1. Factory approval requires a level of documented paperwork and demonstrated compliance with procedures that can be staggering. You must track every item, every machine, every process, every worker, every procedure. These must be documented, logged, etc. Every potential problem, actual problem, modification, etc. must be documented, reviewed, and approved. All of this documentation must be available on demand to an FDA inspector, and the inspector must have instant access to the relevant parts of the factory with no warning, no appointment, and no warrant. The initial approval determines what are the relevant parts of the factory and it's agreed by the FDA. If you relocate any people or machines this can change the access.
This level of inspection access is problematic to many people. I've watched multi-year battles between the FDA and some European companies over this level of access. This kind of access is anathema to a closed controlled country like China.
2. The US vaccines are being made in factories that were already approved for manufacture of other similar drugs using the same equipment. Adding one more drug to the process is trivial in comparison to approving a new factory. That's been one of the limits to increasing production. Once the factories already approved and capable of making the vaccine are at 100% capacity it's very slow to get new factories approved. The FDA has not weakened the manufacturing safety rules.

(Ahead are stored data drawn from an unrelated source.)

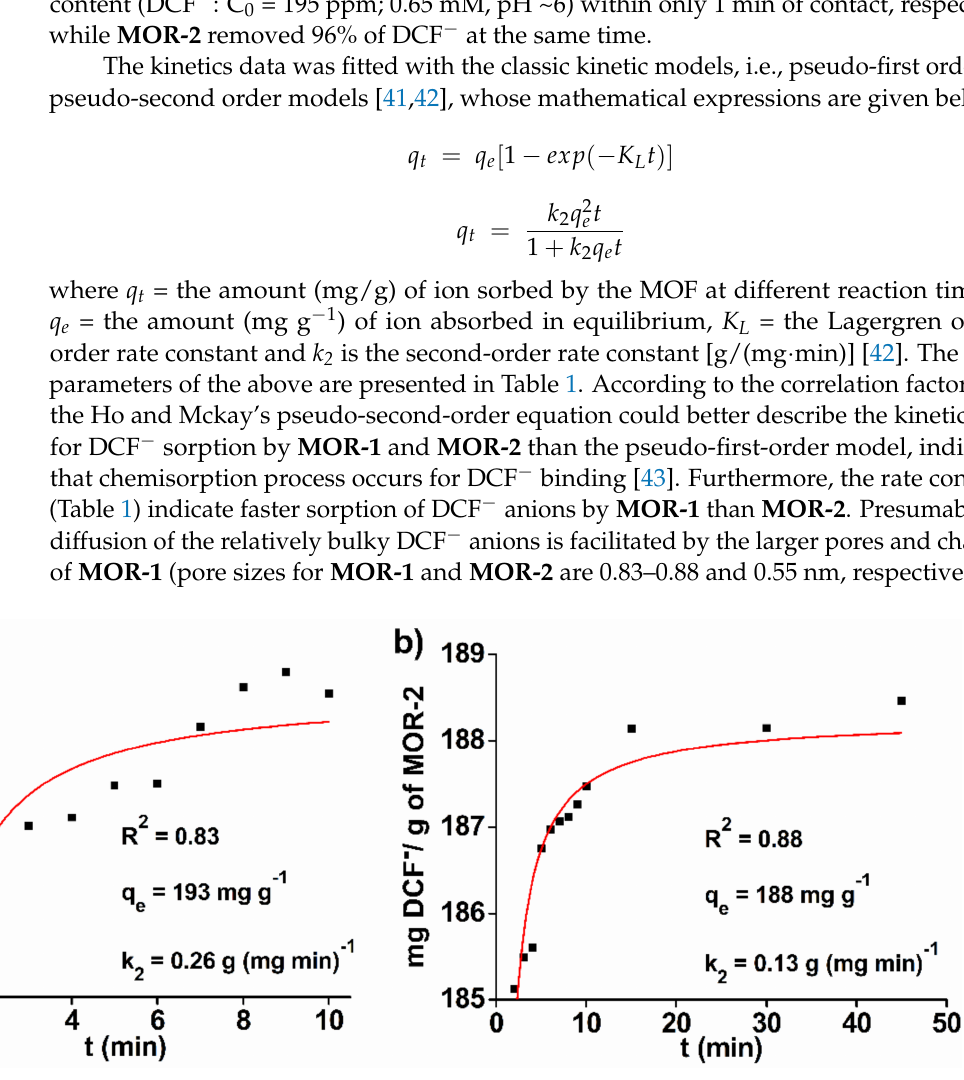
Figure 2. Fitting of the kinetics data (solid line) with the Ho–Mckay’s second-order equation for the sorption of DCF − by MOR-1 ( a ) and MOR-2 ( b ). Table 1. Sorption kinetic parameters of MOR-1 and MOR-2 for DCF −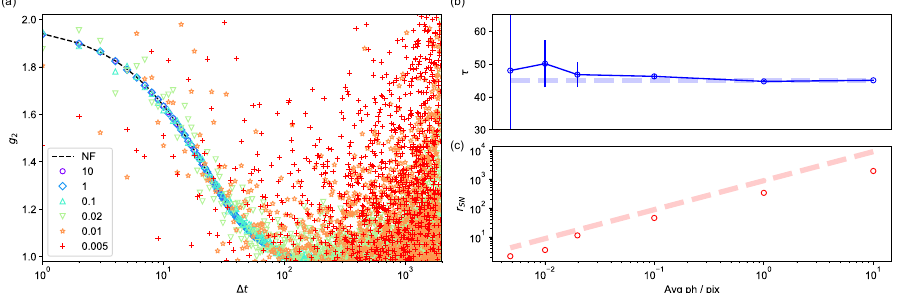
Figure 2. ( a ) Colored symbols show g 2, SIM calculated from the 2D diffusion simulation using the R = 30 ROI with various average intensities, fixed for all speckle patterns. The average number of photons per pixel (cid:104) I t (cid:105) is given in the legend. The “noise free” g 2, NF is plotted using the black dashed curve as a reference. ( b ) The τ SIM obtained from fits to the data in ( a ) as a function of (cid:104) I t (cid:105) , with the dashed line marking τ NF . ( c ) The signal-to-noise ratio r SN as a function of (cid:104) I t (cid:105) , extracted from the simulated dataset (colored symbols) and calculated from Equation (5) (dashed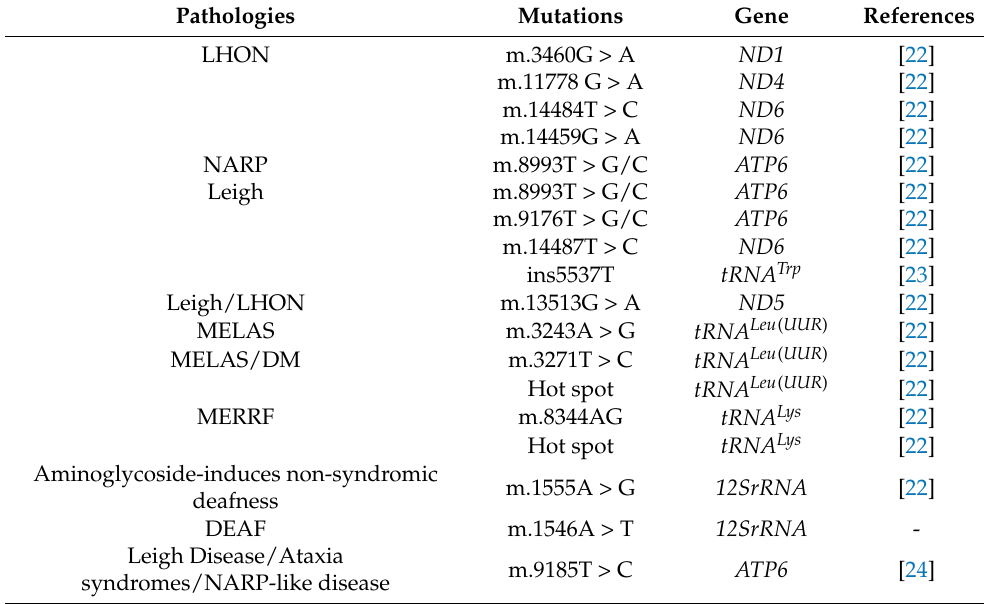
Table 1. The most frequent mitochondrial mutations and associated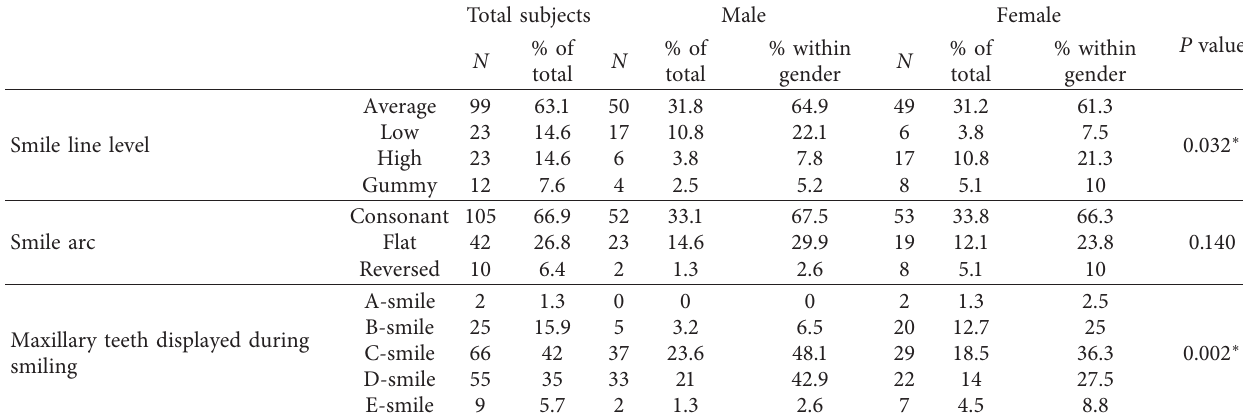
Table 5: Frequency of smile line, smile arc, maxillary teeth displayed during smiling of total subjects (males and females), and gender-based differences for various parameters using Pearson chi-square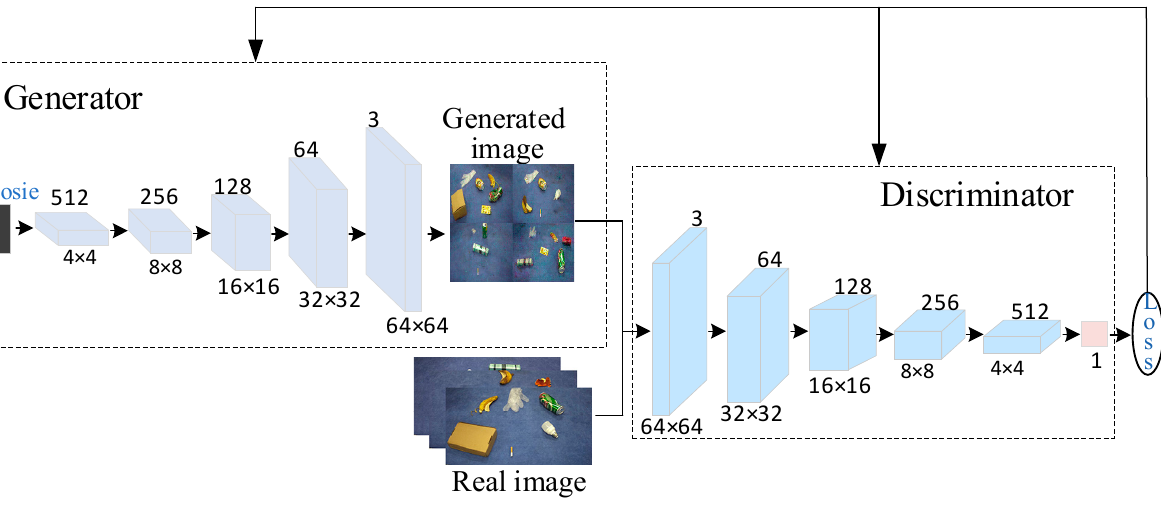
Figure 2. DCGAN network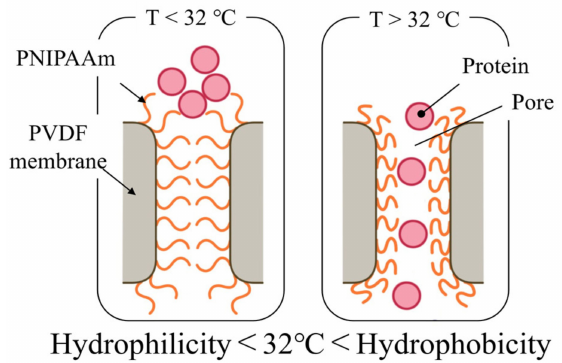
Figure 2. Mechanism of a thermo-responsive valve on a µ PAD for performing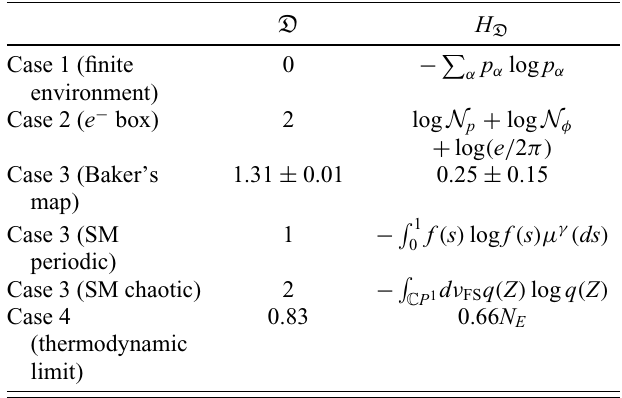
TABLE I. Quantum information dimensions and dimensional quantum entropies for the geometric quantum states analyzed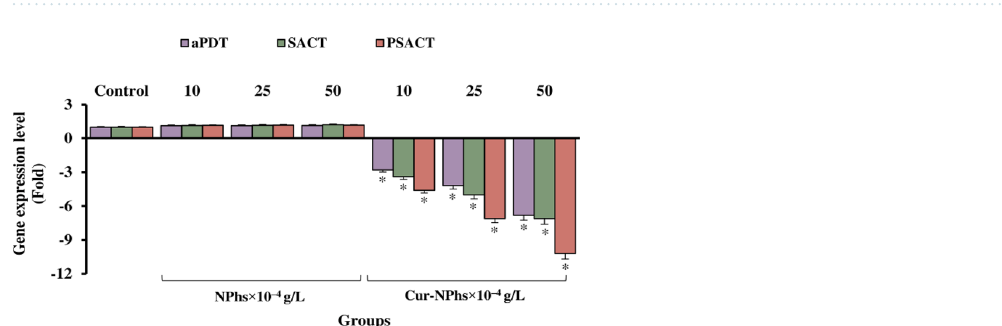
Figure 9. Gene expression levels of qseB and qseC following different treatments. Significant differences according to the control, *P < 0.05.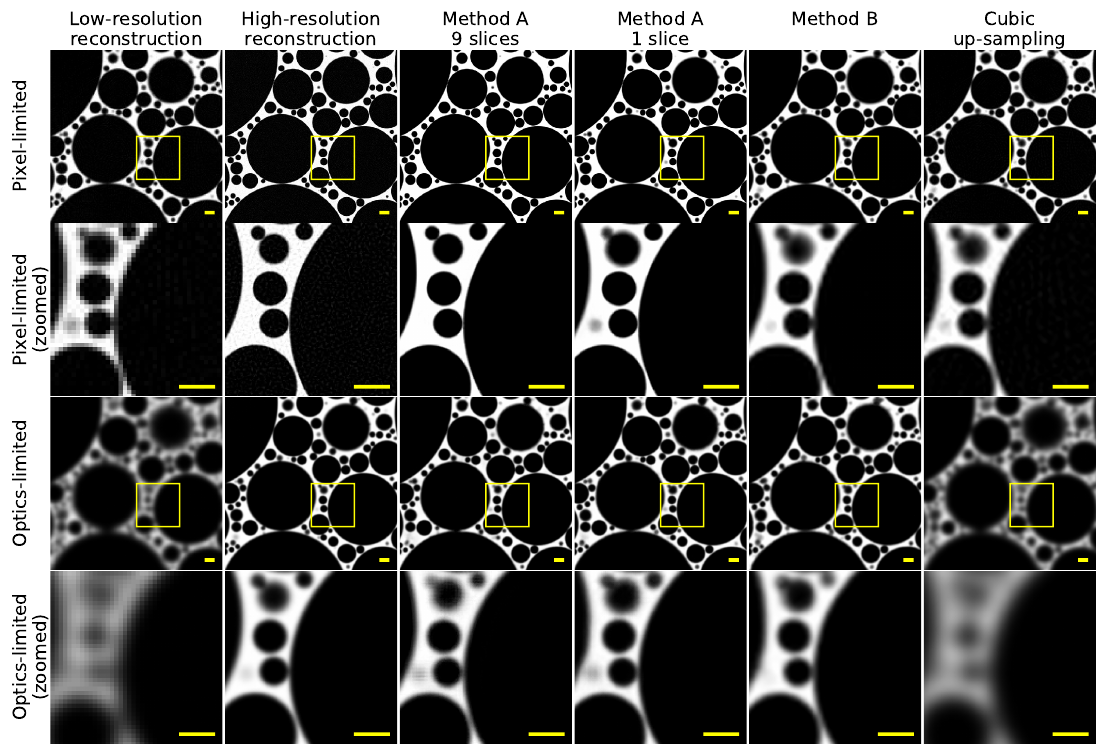
Figure 7. Results of applying the trained networks to the central slice of the upper region of interest. The low-resolution slice (shown left) was not part of the training set. The high-resolution slice is the result of reconstruction (Equation (12)). The images in the right-most four columns are computed from the input using our proposed methods and cubic up-sampling. Magnifications of the central yellow square are displayed in the even rows. The first row displays the results on the non-blurred foam phantom reconstructions, and the third row displays the results on reconstructions of blurred foam phantom projections. The output of method B is cubically up-sampled by a factor of 4 to be the same size as the other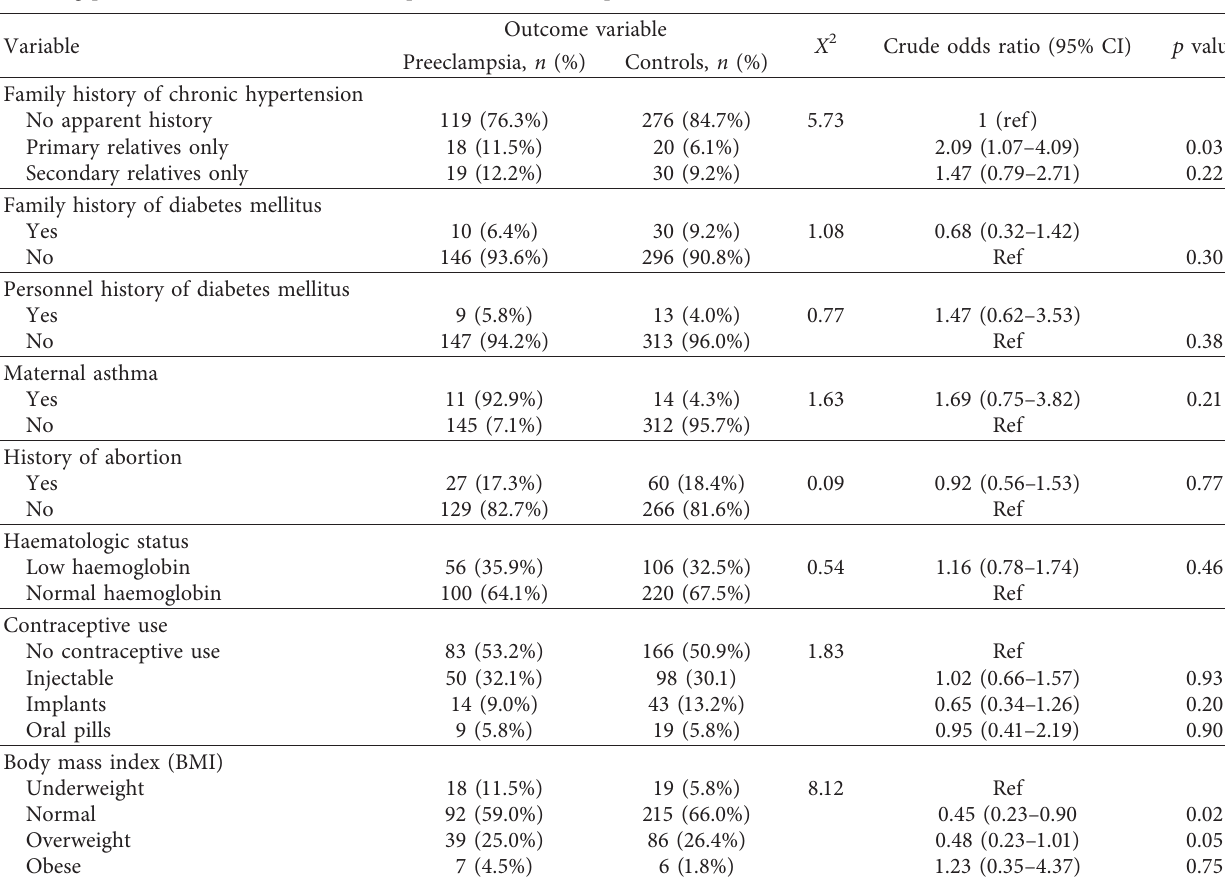
Table 2: Individual and family-related factors of women enrolled for a case-control study conducted among singleton pregnant women attending perinatal care in Omo district hospitals, southern Ethiopia.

3. The efficacy rules for the vaccine approval were weakened. If you want to read the endless details they are available. The FDA published the Emergency Use requirements about a year ago. They are the basis for all the current vaccine distribution. They are less stringent than regular requirements. The first vaccine to meet the regular requirements was only approved by FDA about a month ago. The manufacturing rules were not weakened.
I agree that the FDA process is excessively risk averse and excessively bureaucratic. It's prioritization is often terrible. This certainly needs work. The careful improvements needed are not the kind of chanage that you are suggesting.
I've also seen and inspected factories that failed the FDA inspections. I was shocked and appalled. The level of filth and contamination of products was staggering. For example, you should expect a factory floor that you are comfortable eating off. (Of course food won't be allowed into the facility, so you won't actually eat off that floor.) I saw factories with muddy dirty floors, bird droppings, etc. These places wouldn't pass routine kitchen inspection at a restaurant.
Many people don't realize what is needed.
The non-FDA factories that I've seen which would pass FDA cleanliness and process control inspection were semiconductor fabs, precision electronics manufacturing, etc. I helped bring one precision electronics manufacturer up to FDA standards and it was pretty easy. We mostly documented and explained how their existing extremely demanding process control met all the goals set by the FDA. It took about 5% the time and cost of bringing a new production facility up to FDA standards, with very little process change needed.
I think public health officials cajole rich countries into foregoing booster shots and child vaccination at the peril of global public health. Far better to work on supply. At the end of the day people don't want themselves or their loved ones to get sick or die. Confident, less-stressed rich country residents (who have no reason to complain about people in poor countries) are more apt to support the kinds of global vaccine aid the world needs right now. Reminds me a bit of the climate change sub-debate regarding conservation vs. abundant (green) energy. The latter would be vastly preferable, if it could be pulled off.
In short, rich countries should do more if at all possible, but not at the cost of denying their own citizens medically recommended, optimal vaccine regimens. At least that's my take.
I'm fully vaccinated with Sinovac, for what it's worth.
(Also, Chinese pharma firm Shanghai Fosun is working on a deal with BioNtech, it appears. In the Chinese press, at least, I haven't seen the name "Pfizer" mentioned).